Ninguém pense que cobrar IOF em operação não sujeita à cobrança é uma prática exclusiva do Banestes. É só olhar as tabelas de coeficientes de qualquer banco (o coeficiente, como se sabe, é um fator a ser aplicado sobre o somatório do valor total do empréstimo – valor liberado ao cliente mais tarifas –, que resulta no valor da prestação). Dou uma fatia de bolo de rolo para quem consultar as tabelas de coeficientes de qualquer banco e achar, para o mesmo prazo e taxa de juros, coeficientes diferentes conforme o tipo de operação (nova ou para compra de dívida).


E você, garboso cliente que morreu na grana, vai reclamar a quem? Receita Federal? Nem pensar. Ou alguém pensa que os auditores da Receita vão perturbar o juízo de algum banqueiro pelo fato de eles estarem engordando o erário à custa do contribuinte? Talvez o Banco Central? Também nem pensar. Lá, você reclama, eles mandam sua reclamação para o banco, e pedem que ele se entenda direto com você. Funciona igualzinho a um posto dos Correios. Meu conselho: vá direto ao PROCON ou ao Poder Judiciário, não sem antes tentar a ouvidoria do banco. Mas fique desde já sabendo que, na maioria dos casos, ela só vai mesmo ouvir o caso. Lembre-se que ela é uma ouvidoria. Se fosse para resolver o caso, ela seria uma “resolvedoria”.


Aí você pergunta: mas se a arrecadação do IOF vai para a Receita, por que diabos os bancos cobram isso do cliente, quando poderiam utilizar a não-cobrança como argumento de venda? Não sou maldoso ao ponto de sugerir que, assim procedendo, os bancos aumentam o volume de suas carteiras e, com isso, recebem mais juros. Longe de mim! Particularmente, gostei da desculpa inventada por um ex-diretor de um banco, quando interpelado sobre o assunto: “o pessoal da informática está trabalhando para adequar o nosso sistema” (na verdade ele falou “a turma de IT”, pronunciando “ái-ti”, tal como se diz em países de língua inglesa). Muito prático! Terceirizar a culpa para o pessoal da informática já se tornou uma praxe no meio bancário. Mas considerando que a alíquota zero na portabilidade de crédito existe desde outubro de 2006, quando foi editada a Portaria nº 301 do Ministério da Fazenda, e que essa adaptação está longe de ser complicada, podemos convir que 4 anos é muito tempo.

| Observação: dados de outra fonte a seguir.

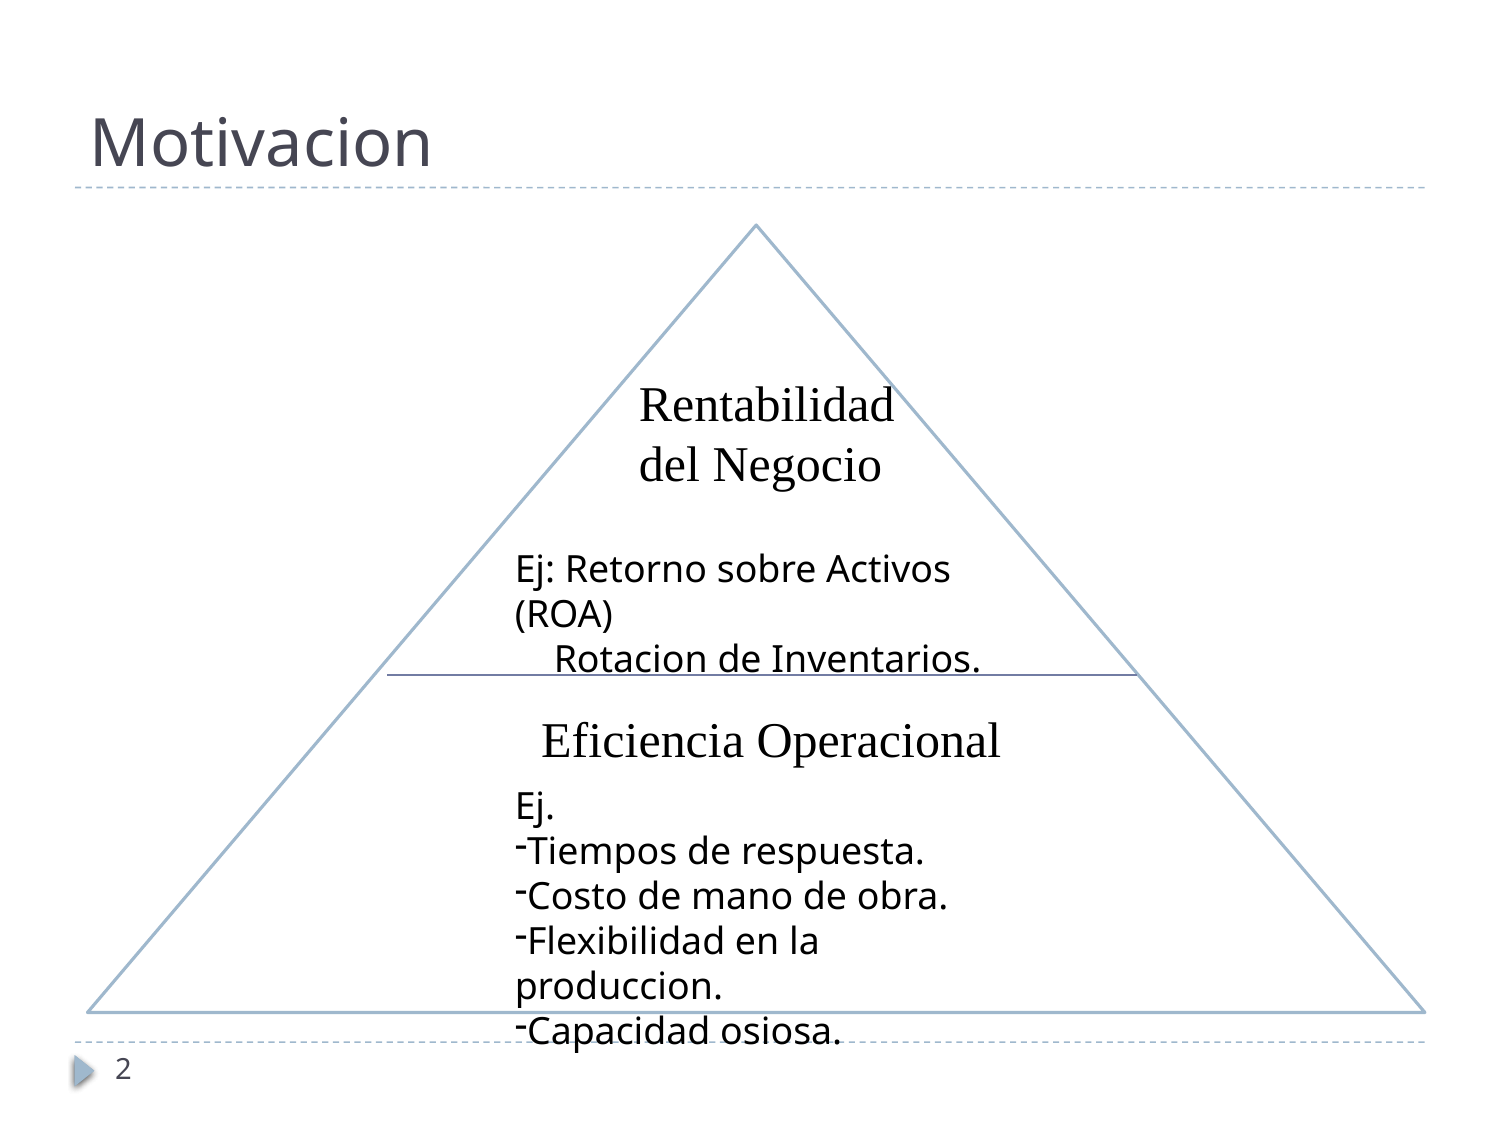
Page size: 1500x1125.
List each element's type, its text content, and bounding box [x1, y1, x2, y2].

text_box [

Outros foram ainda mais criativos (e pelo menos livraram a cara do pessoal da informática). Eu mesmo já vi muita gente de banco deitando falação sobre o assunto ao citar supostos formulários que seriam exigidos para que o cliente exercesse o sagrado direito à portabilidade de crédito, e sem os quais “a coisa não rolava”. Após pesquisar as normas do Banco Central do Brasil sobre o tema (Resoluções nº 3.401 e 3.516, Circular nº 3.336 e Cartas-Circulares nºs 3.295 e 3.349), não encontrei um mísero artigo que disciplinasse os tais formulários. Nem um paragrafozinho! Sequer uma nota de rodapé... Daí minha conclusão de que os ditos formulários são apenas uma engenhoca complicadora, fruto da mente criativa de algum bancário empedernido em reter o saldo devedor do cliente por mais tempo, talvez confundindo (propositalmente ou por ignorância) portabilidade de crédito com portabilidade de informações cadastrais. Mas não estou aqui para acusar ninguém. O certo é que quando o assunto é a cobrança do IOF, os bancos preferem ficar calados.


Eu, se fosse dono de banco, não teria dúvidas: chamava o pessoal da informática agora e mandava ajustar o sistema até o final do expediente. E de manhã bem cedo já estava oferecendo ao povo a portabilidade de crédito, com tudo que eles tivessem direito. E sem formulário.